Here **skrutable**'s MeterIdentifier object is imported and instantiated.

In [4]:
from skrutable.meter_identification import MeterIdentifier
MI = MeterIdentifier()

And here the verses are fed one at a time to the MeterIdentifier. To acheive maximum speed while maintaining accuracy, we can take advantage of preexisting expert annotation. Those verses (generally samavṛtta) which are already marked with all pāda breaks (ab ';', bc '/',  cd ';') do not need to be resplit, so resplit_option='none' (i.e., a single identification step) suffices for them. On the other hand, those verses (generally anuṣṭubh) for which only the half-way point is marked (bc '/') must be resplit to find the exact location of the breaks (in case of e.g., jāti verses, or because some verses may be hypo- or hypermetric), but the correct resplit is generally not very far away, so resplit_option='resplit_lite', aided by the further config variable resplit_lite_keep_midpoint, is the right balance. (If no breaks at all had been marked, resplit_option='resplit_max' would give basically the same results, although it is much less computationally efficient.)

In [5]:
with open('%s' % output_fn, 'w') as output_f:

    starting_time = datetime.now().time()
    for v in tqdm(verses):
        v_content, v_label = v[:v.find('// ')+3], v[v.find('// ')+3:] # verse label is e.g. "1.001.001"
        if v_content.count(";") == 2:
            resplit_option = 'none'
        else:
            resplit_option = 'resplit_max'
        result = MI.identify_meter( v_content, resplit_option=resplit_option, from_scheme='IAST')
        # result = MI.identify_meter( v_label, resplit_option=resplit_option, from_scheme='IAST') # or this
        # result = MI.identify_meter( v, resplit_option=resplit_option, from_scheme='IAST') # or this
        output_f.write( v + '\t' + result.meter_label + '\n')
        # output_f.write( v + '\n\n' + result.summarize() + '\n') # or this

    ending_time = datetime.now().time()
    delta = datetime.combine(date.today(), ending_time) - datetime.combine(date.today(), starting_time)
    duration_secs = delta.seconds + delta.microseconds / 1000000
    output_f.write( "samāptam: %d padyāni, %f kṣaṇāḥ" % ( len(verses), duration_secs ) )

100%|██████████| 19354/19354 [00:02<00:00, 7387.01it/s]


## discussion

On a MacBook Pro 2020 (2 GHz Quad-Core Intel Core i5 processor), the total time to ascertain the meter of all 19,354 verses depends on how many resplits are performed.

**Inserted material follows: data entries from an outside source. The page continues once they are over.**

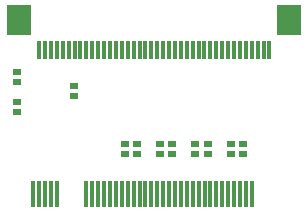
<source format=gtp>
G04*
G04 #@! TF.GenerationSoftware,Altium Limited,Altium Designer,22.2.1 (43)*
G04*
G04 Layer_Color=8421504*
%FSLAX25Y25*%
%MOIN*%
G70*
G04*
G04 #@! TF.SameCoordinates,FD089562-881E-4EE4-B05D-B5CD34326894*
G04*
G04*
G04 #@! TF.FilePolarity,Positive*
G04*
G01*
G75*
%ADD12R,0.02559X0.02362*%
%ADD13R,0.01378X0.08661*%
%ADD14R,0.07874X0.09843*%
%ADD15R,0.01181X0.05906*%
D12*
X16500Y41000D02*
D03*
Y37653D02*
D03*
X16500Y47827D02*
D03*
Y51173D02*
D03*
X35614Y43198D02*
D03*
Y46545D02*
D03*
X87790Y23827D02*
D03*
Y27173D02*
D03*
X91896Y23827D02*
D03*
Y27173D02*
D03*
X75984Y23827D02*
D03*
Y27173D02*
D03*
X80072Y23827D02*
D03*
Y27173D02*
D03*
X64166Y23827D02*
D03*
Y27173D02*
D03*
X68271Y23827D02*
D03*
Y27173D02*
D03*
X52346Y23827D02*
D03*
Y27173D02*
D03*
X56456Y23827D02*
D03*
Y27173D02*
D03*
D13*
X21925Y10500D02*
D03*
X23894D02*
D03*
X25862D02*
D03*
X27831D02*
D03*
X29799D02*
D03*
X39642D02*
D03*
X41610D02*
D03*
X43579D02*
D03*
X45547D02*
D03*
X47516D02*
D03*
X49484D02*
D03*
X51453D02*
D03*
X53421D02*
D03*
X55390D02*
D03*
X57358D02*
D03*
X59327D02*
D03*
X61295D02*
D03*
X63264D02*
D03*
X65232D02*
D03*
X67201D02*
D03*
X69169D02*
D03*
X71138D02*
D03*
X73106D02*
D03*
X75075D02*
D03*
X77043D02*
D03*
X79012D02*
D03*
X80980D02*
D03*
X82949D02*
D03*
X84917D02*
D03*
X86886D02*
D03*
X88854D02*
D03*
X90823D02*
D03*
X92791D02*
D03*
X94760D02*
D03*
D14*
X107310Y68644D02*
D03*
X17232D02*
D03*
D15*
X23885Y58502D02*
D03*
X25854D02*
D03*
X27822D02*
D03*
X29791D02*
D03*
X31759D02*
D03*
X33728D02*
D03*
X35696D02*
D03*
X37665D02*
D03*
X98688D02*
D03*
X96720D02*
D03*
X94751D02*
D03*
X92783D02*
D03*
X90814D02*
D03*
X88846D02*
D03*
X86877D02*
D03*
X84909D02*
D03*
X82940D02*
D03*
X80972D02*
D03*
X79003D02*
D03*
X77035D02*
D03*
X75066D02*
D03*
X73098D02*
D03*
X71129D02*
D03*
X69161D02*
D03*
X67192D02*
D03*
X65224D02*
D03*
X63255D02*
D03*
X61287D02*
D03*
X59318D02*
D03*
X57350D02*
D03*
X55381D02*
D03*
X53413D02*
D03*
X51444D02*
D03*
X49476D02*
D03*
X47507D02*
D03*
X45539D02*
D03*
X43570D02*
D03*
X41602D02*
D03*
X39633D02*
D03*
X100657D02*
D03*
M02*

</source>
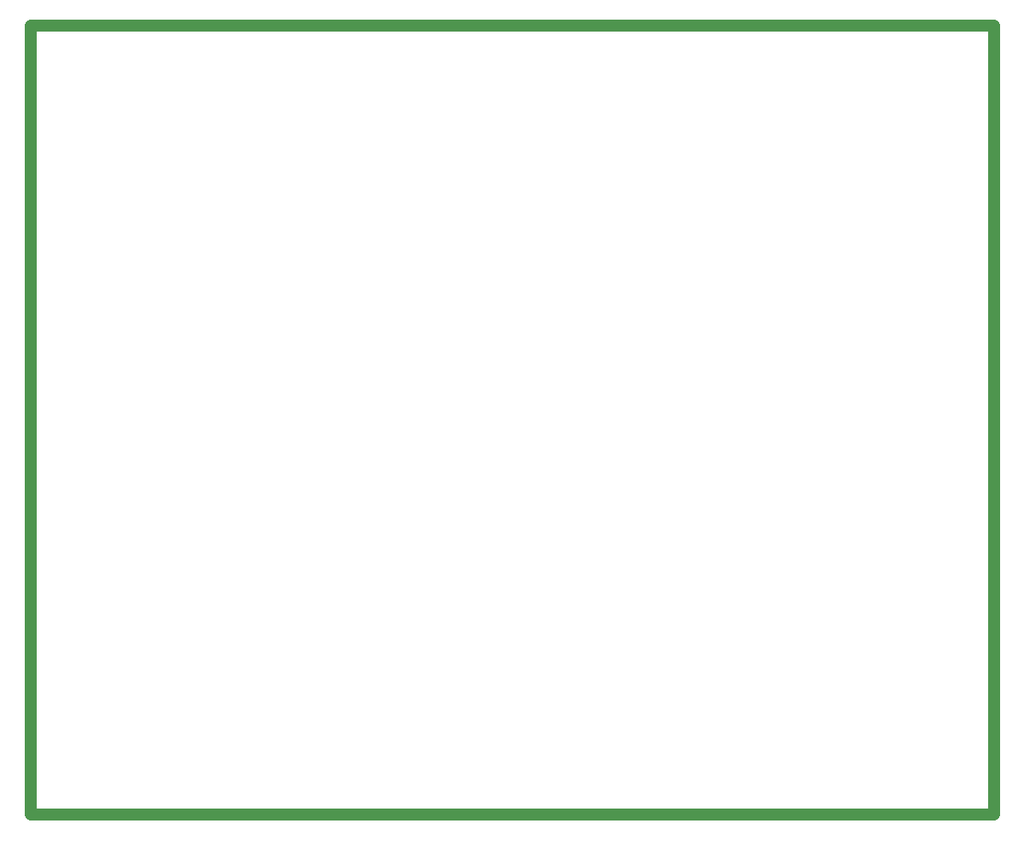
<source format=gbo>
G04 Layer_Color=32896*
%FSLAX25Y25*%
%MOIN*%
G70*
G01*
G75*
%ADD15C,0.04724*%
D15*
X0Y0D02*
Y308000D01*
X376000D01*
Y304500D02*
Y308000D01*
Y0D02*
Y304500D01*
X0Y0D02*
X376000D01*
M02*

</source>
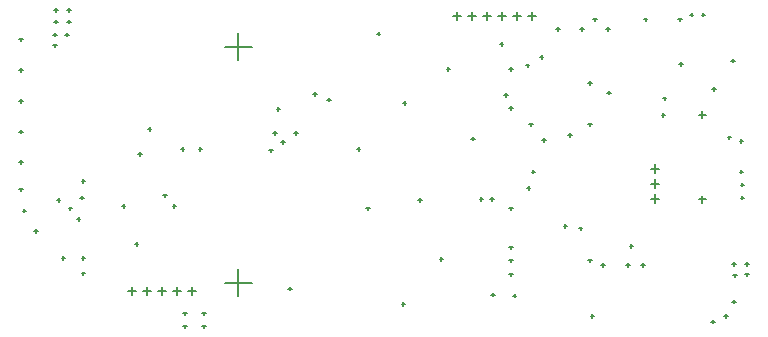
<source format=gbr>
%TF.GenerationSoftware,Altium Limited,Altium Designer,20.2.6 (244)*%
G04 Layer_Color=128*
%FSLAX45Y45*%
%MOMM*%
%TF.SameCoordinates,5B1E47F8-7F56-49C7-AB48-EE235D2752C7*%
%TF.FilePolarity,Positive*%
%TF.FileFunction,Drillmap*%
%TF.Part,Single*%
G01*
G75*
%TA.AperFunction,NonConductor*%
%ADD85C,0.12700*%
D85*
X1885000Y2500000D02*
X2115000D01*
X2000000Y2385000D02*
Y2615000D01*
X1885000Y500000D02*
X2115000D01*
X2000000Y385000D02*
Y615000D01*
X3821000Y2760000D02*
X3891000D01*
X3856000Y2725000D02*
Y2795000D01*
X3948000Y2760000D02*
X4018000D01*
X3983000Y2725000D02*
Y2795000D01*
X4075000Y2760000D02*
X4145000D01*
X4110000Y2725000D02*
Y2795000D01*
X4202000Y2760000D02*
X4272000D01*
X4237000Y2725000D02*
Y2795000D01*
X4329000Y2760000D02*
X4399000D01*
X4364000Y2725000D02*
Y2795000D01*
X4456000Y2760000D02*
X4526000D01*
X4491000Y2725000D02*
Y2795000D01*
X1068000Y430000D02*
X1138000D01*
X1103000Y395000D02*
Y465000D01*
X1195000Y430000D02*
X1265000D01*
X1230000Y395000D02*
Y465000D01*
X1322000Y430000D02*
X1392000D01*
X1357000Y395000D02*
Y465000D01*
X1449000Y430000D02*
X1519000D01*
X1484000Y395000D02*
Y465000D01*
X1576000Y430000D02*
X1646000D01*
X1611000Y395000D02*
Y465000D01*
X5901000Y1207500D02*
X5961000D01*
X5931000Y1177500D02*
Y1237500D01*
X5901000Y1922500D02*
X5961000D01*
X5931000Y1892500D02*
Y1952500D01*
X5495000Y1213000D02*
X5565000D01*
X5530000Y1178000D02*
Y1248000D01*
X5495000Y1340000D02*
X5565000D01*
X5530000Y1305000D02*
Y1375000D01*
X5495000Y1467000D02*
X5565000D01*
X5530000Y1432000D02*
Y1502000D01*
X1445000Y1150000D02*
X1475000D01*
X1460000Y1135000D02*
Y1165000D01*
X4895000Y2650000D02*
X4925000D01*
X4910000Y2635000D02*
Y2665000D01*
X4695000Y2650000D02*
X4725000D01*
X4710000Y2635000D02*
Y2665000D01*
X555000Y2710000D02*
X585000D01*
X570000Y2695000D02*
Y2725000D01*
X445000Y2710000D02*
X475000D01*
X460000Y2695000D02*
Y2725000D01*
X555000Y2810000D02*
X585000D01*
X570000Y2795000D02*
Y2825000D01*
X445000Y2810000D02*
X475000D01*
X460000Y2795000D02*
Y2825000D01*
X535000Y2600000D02*
X565000D01*
X550000Y2585000D02*
Y2615000D01*
X435000Y2510000D02*
X465000D01*
X450000Y2495000D02*
Y2525000D01*
X435000Y2600000D02*
X465000D01*
X450000Y2585000D02*
Y2615000D01*
X6295000Y658431D02*
X6325000D01*
X6310000Y643431D02*
Y673431D01*
X6185000Y658431D02*
X6215000D01*
X6200000Y643431D02*
Y673431D01*
X6295000Y570000D02*
X6325000D01*
X6310000Y555000D02*
Y585000D01*
X6190684Y562699D02*
X6220684D01*
X6205684Y547699D02*
Y577699D01*
X3175000Y2610000D02*
X3205000D01*
X3190000Y2595000D02*
Y2625000D01*
X4555000Y2412500D02*
X4585000D01*
X4570000Y2397500D02*
Y2427500D01*
X1515000Y1630000D02*
X1545000D01*
X1530000Y1615000D02*
Y1645000D01*
X1665000Y1630000D02*
X1695000D01*
X1680000Y1615000D02*
Y1645000D01*
X2325000Y1970000D02*
X2355000D01*
X2340000Y1955000D02*
Y1985000D01*
X4435000Y2340000D02*
X4465000D01*
X4450000Y2325000D02*
Y2355000D01*
X4295000Y1980000D02*
X4325000D01*
X4310000Y1965000D02*
Y1995000D01*
X4255000Y2090000D02*
X4285000D01*
X4270000Y2075000D02*
Y2105000D01*
X4215000Y2520000D02*
X4245000D01*
X4230000Y2505000D02*
Y2535000D01*
X4295000Y570000D02*
X4325000D01*
X4310000Y555000D02*
Y585000D01*
X4295000Y690000D02*
X4325000D01*
X4310000Y675000D02*
Y705000D01*
X4295000Y800000D02*
X4325000D01*
X4310000Y785000D02*
Y815000D01*
X4965000Y690000D02*
X4995000D01*
X4980000Y675000D02*
Y705000D01*
X5075000Y650000D02*
X5105000D01*
X5090000Y635000D02*
Y665000D01*
X5285000Y650000D02*
X5315000D01*
X5300000Y635000D02*
Y665000D01*
X5415000Y650000D02*
X5445000D01*
X5430000Y635000D02*
Y665000D01*
X6185000Y340000D02*
X6215000D01*
X6200000Y325000D02*
Y355000D01*
X6115000Y220000D02*
X6145000D01*
X6130000Y205000D02*
Y235000D01*
X6005000Y170000D02*
X6035000D01*
X6020000Y155000D02*
Y185000D01*
X6245000Y1700000D02*
X6275000D01*
X6260000Y1685000D02*
Y1715000D01*
X6245000Y1440000D02*
X6275000D01*
X6260000Y1425000D02*
Y1455000D01*
X6145000Y1730000D02*
X6175000D01*
X6160000Y1715000D02*
Y1745000D01*
X3395000Y2020000D02*
X3425000D01*
X3410000Y2005000D02*
Y2035000D01*
X3975000Y1720000D02*
X4005000D01*
X3990000Y1705000D02*
Y1735000D01*
X145000Y2560000D02*
X175000D01*
X160000Y2545000D02*
Y2575000D01*
X145000Y2300000D02*
X175000D01*
X160000Y2285000D02*
Y2315000D01*
X145000Y2040000D02*
X175000D01*
X160000Y2025000D02*
Y2055000D01*
X145000Y1780000D02*
X175000D01*
X160000Y1765000D02*
Y1795000D01*
X145000Y1520000D02*
X175000D01*
X160000Y1505000D02*
Y1535000D01*
X145000Y1290000D02*
X175000D01*
X160000Y1275000D02*
Y1305000D01*
X175000Y1110000D02*
X205000D01*
X190000Y1095000D02*
Y1125000D01*
X635000Y1040000D02*
X665000D01*
X650000Y1025000D02*
Y1055000D01*
X565000Y1130000D02*
X595000D01*
X580000Y1115000D02*
Y1145000D01*
X665000Y1220000D02*
X695000D01*
X680000Y1205000D02*
Y1235000D01*
X675000Y1360000D02*
X705000D01*
X690000Y1345000D02*
Y1375000D01*
X505000Y710000D02*
X535000D01*
X520000Y695000D02*
Y725000D01*
X1535000Y130000D02*
X1565000D01*
X1550000Y115000D02*
Y145000D01*
X1695000Y130000D02*
X1725000D01*
X1710000Y115000D02*
Y145000D01*
X1695000Y240000D02*
X1725000D01*
X1710000Y225000D02*
Y255000D01*
X1535000Y240000D02*
X1565000D01*
X1550000Y225000D02*
Y255000D01*
X2365000Y1690000D02*
X2395000D01*
X2380000Y1675000D02*
Y1705000D01*
X2265000Y1620000D02*
X2295000D01*
X2280000Y1605000D02*
Y1635000D01*
X2295000Y1770000D02*
X2325000D01*
X2310000Y1755000D02*
Y1785000D01*
X4145000Y400000D02*
X4175000D01*
X4160000Y385000D02*
Y415000D01*
X3385000Y320000D02*
X3415000D01*
X3400000Y305000D02*
Y335000D01*
X6255000Y1220000D02*
X6285000D01*
X6270000Y1205000D02*
Y1235000D01*
X6255000Y1330000D02*
X6285000D01*
X6270000Y1315000D02*
Y1345000D01*
X6175000Y2380000D02*
X6205000D01*
X6190000Y2365000D02*
Y2395000D01*
X4965000Y1840000D02*
X4995000D01*
X4980000Y1825000D02*
Y1855000D01*
X4795000Y1750000D02*
X4825000D01*
X4810000Y1735000D02*
Y1765000D01*
X4575000Y1710000D02*
X4605000D01*
X4590000Y1695000D02*
Y1725000D01*
X4465000Y1840000D02*
X4495000D01*
X4480000Y1825000D02*
Y1855000D01*
X3765000Y2310000D02*
X3795000D01*
X3780000Y2295000D02*
Y2325000D01*
X3005000Y1630000D02*
X3035000D01*
X3020000Y1615000D02*
Y1645000D01*
X3525000Y1200000D02*
X3555000D01*
X3540000Y1185000D02*
Y1215000D01*
X3085000Y1130000D02*
X3115000D01*
X3100000Y1115000D02*
Y1145000D01*
X4045000Y1210000D02*
X4075000D01*
X4060000Y1195000D02*
Y1225000D01*
X4135000Y1210000D02*
X4165000D01*
X4150000Y1195000D02*
Y1225000D01*
X675000Y580000D02*
X705000D01*
X690000Y565000D02*
Y595000D01*
X675000Y710000D02*
X705000D01*
X690000Y695000D02*
Y725000D01*
X1015000Y1150000D02*
X1045000D01*
X1030000Y1135000D02*
Y1165000D01*
X275000Y940000D02*
X305000D01*
X290000Y925000D02*
Y955000D01*
X465000Y1200000D02*
X495000D01*
X480000Y1185000D02*
Y1215000D01*
X1125000Y830000D02*
X1155000D01*
X1140000Y815000D02*
Y845000D01*
X1365000Y1240000D02*
X1395000D01*
X1380000Y1225000D02*
Y1255000D01*
X1235000Y1800000D02*
X1265000D01*
X1250000Y1785000D02*
Y1815000D01*
X1155000Y1590000D02*
X1185000D01*
X1170000Y1575000D02*
Y1605000D01*
X4755000Y980000D02*
X4785000D01*
X4770000Y965000D02*
Y995000D01*
X4885000Y960000D02*
X4915000D01*
X4900000Y945000D02*
Y975000D01*
X2425000Y450000D02*
X2455000D01*
X2440000Y435000D02*
Y465000D01*
X3705000Y700000D02*
X3735000D01*
X3720000Y685000D02*
Y715000D01*
X4985000Y220000D02*
X5015000D01*
X5000000Y205000D02*
Y235000D01*
X5315000Y810000D02*
X5345000D01*
X5330000Y795000D02*
Y825000D01*
X2635000Y2100000D02*
X2665000D01*
X2650000Y2085000D02*
Y2115000D01*
X5125000Y2110000D02*
X5155000D01*
X5140000Y2095000D02*
Y2125000D01*
X4485000Y1440000D02*
X4515000D01*
X4500000Y1425000D02*
Y1455000D01*
X6015000Y2140000D02*
X6045000D01*
X6030000Y2125000D02*
Y2155000D01*
X4445000Y1300000D02*
X4475000D01*
X4460000Y1285000D02*
Y1315000D01*
X4325000Y390000D02*
X4355000D01*
X4340000Y375000D02*
Y405000D01*
X4295000Y1130000D02*
X4325000D01*
X4310000Y1115000D02*
Y1145000D01*
X5115000Y2650000D02*
X5145000D01*
X5130000Y2635000D02*
Y2665000D01*
X5725000Y2730000D02*
X5755000D01*
X5740000Y2715000D02*
Y2745000D01*
X5585000Y1920000D02*
X5615000D01*
X5600000Y1905000D02*
Y1935000D01*
X5595000Y2060000D02*
X5625000D01*
X5610000Y2045000D02*
Y2075000D01*
X4295000Y2310000D02*
X4325000D01*
X4310000Y2295000D02*
Y2325000D01*
X2755000Y2050000D02*
X2785000D01*
X2770000Y2035000D02*
Y2065000D01*
X2475000Y1770000D02*
X2505000D01*
X2490000Y1755000D02*
Y1785000D01*
X5005000Y2730000D02*
X5035000D01*
X5020000Y2715000D02*
Y2745000D01*
X5435000Y2730000D02*
X5465000D01*
X5450000Y2715000D02*
Y2745000D01*
X5825000Y2770000D02*
X5855000D01*
X5840000Y2755000D02*
Y2785000D01*
X4965000Y2190000D02*
X4995000D01*
X4980000Y2175000D02*
Y2205000D01*
X5925000Y2770000D02*
X5955000D01*
X5940000Y2755000D02*
Y2785000D01*
X5735000Y2350000D02*
X5765000D01*
X5750000Y2335000D02*
Y2365000D01*
%TF.MD5,df526c1ca1f10f83b2da0911f0f5c801*%
M02*

</source>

The speed baseline, corresponding to performing no resplits and attempting (almost always unsuccessfully, because of the lack of explicit pāda breaks) to identify each verse one time as given (flat resplit_option='none') is under 3 seconds. Given the good quality of the input data, either of the two other resplit options ("max" or "lite") correct equally well for the missing pāda breaks. The "max" option tries all possible splits and clocks in at 93 seconds, whereas the "lite" tries only relevant splits and thereby finishes much faster, in only 6 seconds, with the same accuracy. Conditionally resplitting only when necessary (when v_content.count(";") == 2) provides another tiny improvement, bringing the best performance time to just about 5 seconds.